1 - La terrasse de l’Euphrate

Les caractéristiques de ce dépôt, en particulier sa grande variation latérale de faciès (présence de chenaux de cailloutis et de sables, de sable gris non stratifié, de lentilles de limons voire de limon induré sur plusieurs mètres associé à du sable gris très fin) et son étendue (on le retrouve dans tout l’est de la région et plus au nord également, à l’aval de la confluence entre la vallée du Sajour et la vallée de l’Euphrate, J. Besançon et P. Sanlaville 1985), témoignent d’une mise en place par un cours d’eau anastomosé divaguant dans une large plaine d’inondation. Les zones constituées de cailloutis et de sables stratifiés, indubitablement fluviatiles, appartiennent aux chenaux actifs de ce réseau, tandis que les dépôts plus fins, sableux et limoneux constituent les dépôts de débordement. L’Euphrate d’alors était sans doute plus encaissé au nord et, à la sortie des derniers contreforts du Taurus, circulait dans une plaine d’inondation beaucoup plus large qu’aujourd’hui, tout en transportant un grand volume de sédiments. La région du lac Jabbûl, probablement déjà déprimée, bordait la plaine d’inondation et ce paléo-Euphrate, alimenté par des pluies régulières dans le Taurus, y a déposé une vaste terrasse alluviale que l’on observe aujourd’hui, en place, dans l’est de la région. La présence de gypse en grande quantité dans les sédiments provient de l’érosion du calcaire marneux à bancs de gypse sous-jacent, ainsi que de la recristallisation du gypse de surface, d’origine éolienne. Le tracé de l’Euphrate était déjà globalement similaire à l’actuel, mais ses formes étaient sans doute plus amples et notamment dans l’est de la région, à la hauteur du « coude » de Meskéné, cette courbe qui affecte le cours d’eau en direction de l’est.
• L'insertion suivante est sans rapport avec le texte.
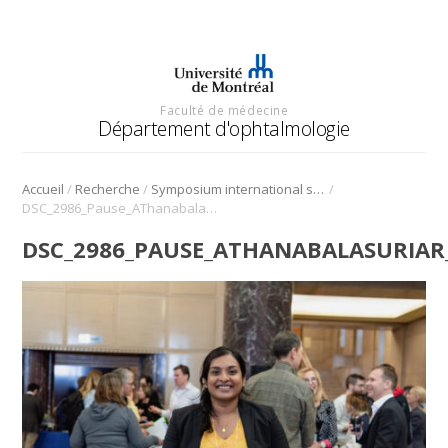
Faculté de médecine
Département d'ophtalmologie
/
/
/
Accueil
Recherche
Symposium international sur l’angiogenèse rétinienne et choroïdienne
DSC_2986_Pause_AThanabalasuriar_Symposium_Angio_2022
DSC_2986_PAUSE_ATHANABALASURIAR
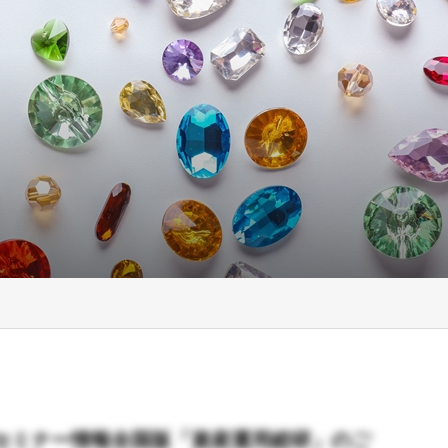
セミナー情報全国版「資産運用総研」のご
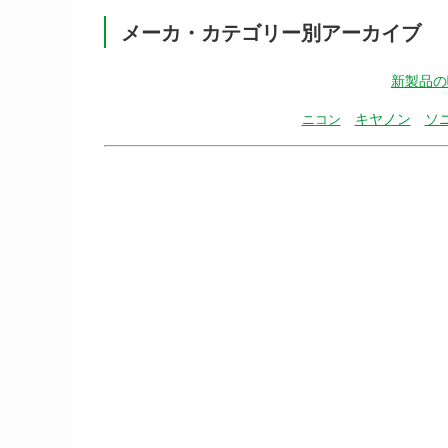
メーカ・カテゴリー別アーカイブ
新製品の
キヤノン
ソ
ニコン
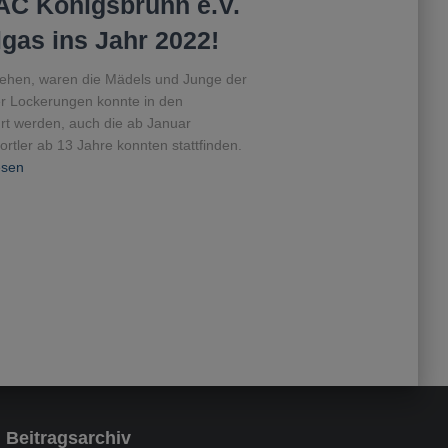
AC Königsbrunn e.V.
lgas ins Jahr 2022!
tehen, waren die Mädels und Junge der
er Lockerungen konnte in den
rt werden, auch die ab Januar
ortler ab 13 Jahre konnten stattfinden.
esen
Beitragsarchiv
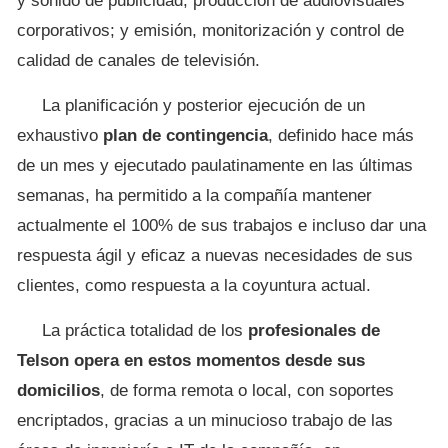
y sonido de publicidad; producción de audiovisuales
corporativos; y emisión, monitorización y control de
calidad de canales de televisión.
La planificación y posterior ejecución de un
exhaustivo
plan de contingencia
, definido hace más
de un mes y ejecutado paulatinamente en las últimas
semanas, ha permitido a la compañía mantener
actualmente el 100% de sus trabajos e incluso dar una
respuesta ágil y eficaz a nuevas necesidades de sus
clientes, como respuesta a la coyuntura actual.
La práctica totalidad de los
profesionales de
Telson opera en estos momentos desde sus
domicilios
, de forma remota o local, con soportes
encriptados, gracias a un minucioso trabajo de las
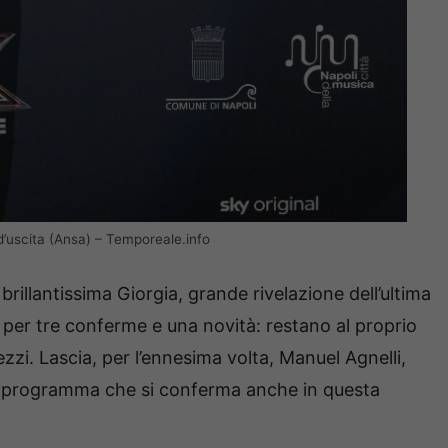
d’uscita (Ansa) – Temporeale.info
rillantissima Giorgia, grande rivelazione dell’ultima
io per tre conferme e una novità: restano al proprio
ezzi. Lascia, per l’ennesima volta, Manuel Agnelli,
l programma che si conferma anche in questa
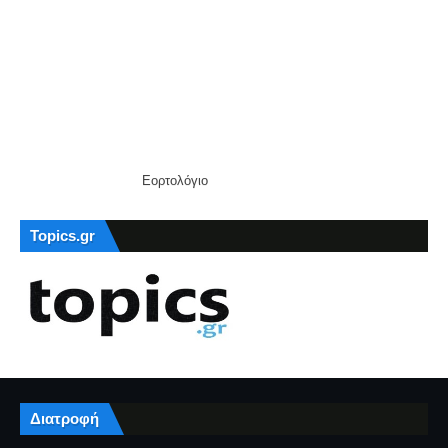
Εορτολόγιο
Topics.gr
Διατροφή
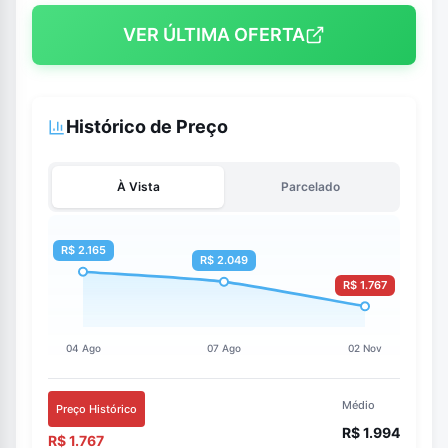
VER ÚLTIMA OFERTA
Histórico de Preço
À Vista
Parcelado
Médio
Preço Histórico
R$ 1.994
R$ 1.767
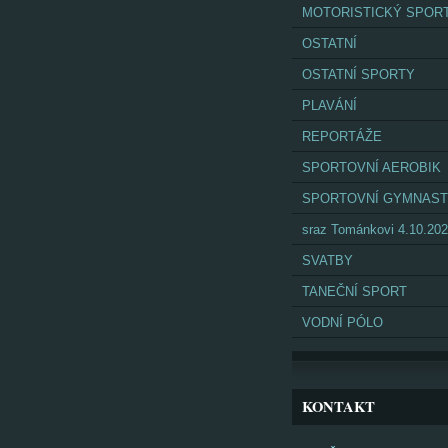
MOTORISTICKÝ SPOR
OSTATNÍ
OSTATNÍ SPORTY
PLAVÁNÍ
REPORTÁŽE
SPORTOVNÍ AEROBIK
SPORTOVNÍ GYMNAST
sraz Tománkovi 4.10.20
SVATBY
TANEČNÍ SPORT
VODNÍ PÓLO
KONTAKT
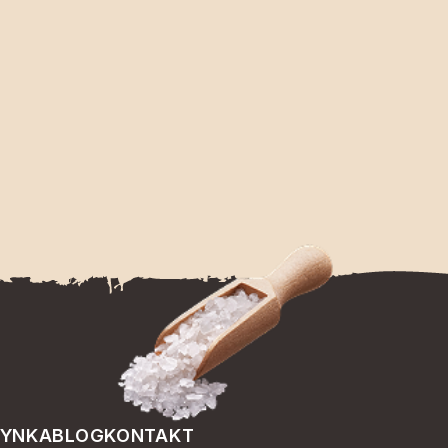
ŻYNKA
BLOG
KONTAKT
Cette formation appartient à une terrasse ancienne. Elle a été constituée par un cours d’eau allogène et ne reflète donc pas l’état du milieu naturel régional à l’époque de sa mise en place. Par contre, elle témoigne d’un apport régulier et abondant d’eau depuis les montagnes du Taurus. Elle s’est donc constituée au cours d’une période marquée par une pluviométrie abondante, probablement un interglaciaire. Le dépôt basal, plus grossier, témoignerait d’une phase d’érosion plus importante (pluies plus irrégulières et plus brutales dans le Taurus ?) et le dépôt limoneux supérieur d’une période plus calme caractérisée par l’apport de limons de débordement, au cours de l’interglaciaire. Cette terrasse semble pouvoir être mise en relation avec l’épaisse formation d’Abû Jem‘a sur l’Euphrate (quatrième niveau au-dessus de la plaine d’inondation), qui s’apparente à elle par son extension et son faciès (cailloutis et sables tauriques en abondance à la base, nappe de limons au sommet) et qui contient des outils de silex de l’Acheuléen récent (Besançon et Sanlaville 1984). La même terrasse a également été décrite plus au nord, après la confluence entre le Wadi Sajour et l’Euphrate. Elle est identique également par son épaisseur et son faciès et contient également des silex de l’Acheuléen récent (Besançon et Sanlaville 1985). V. P. Ponikarov et al. 1966 l’avaient également mise en relation avec une « quatrième terrasse de l’Euphrate » dans laquelle il avait été trouvé des silex de type abbevilien. Les connaissances préhistorique ayant évolué depuis, il est fort possible que ces outils appartiennent en réalité à l’Acheuléen récent. Il s’agirait donc d’une terrasse mise en place à la fin du Pléistocène moyen (et non pas au Pléistocène ancien selon V.P. Ponikarov et al., ibid.) et probablement, comme celle d’Abû Jem‘a, au cours du stade isotopique 10 (Sanlaville 2000). Elle s’apparenterait à un QII dans la région du lac Jabbûl (figure 15). Un dernier argument semble militer en faveur de son assimilation à la terrasse d’Abû Jem‘a : sur l’Euphrate, les terrasses antérieures sont très peu développées, elles ont été érodées (voir par exemple Besançon et Sanlaville 1984 et 1985, Geyer et Besançon 1997). Or la nappe alluviale de l’est du lac Jabboul n’est assimilable qu’à une grande phase de dépôt dont il subsiste d’importantes traces. Cette phase semble être la même que celle qui a vu l’édification de la terrasse d’Abû Jem‘a.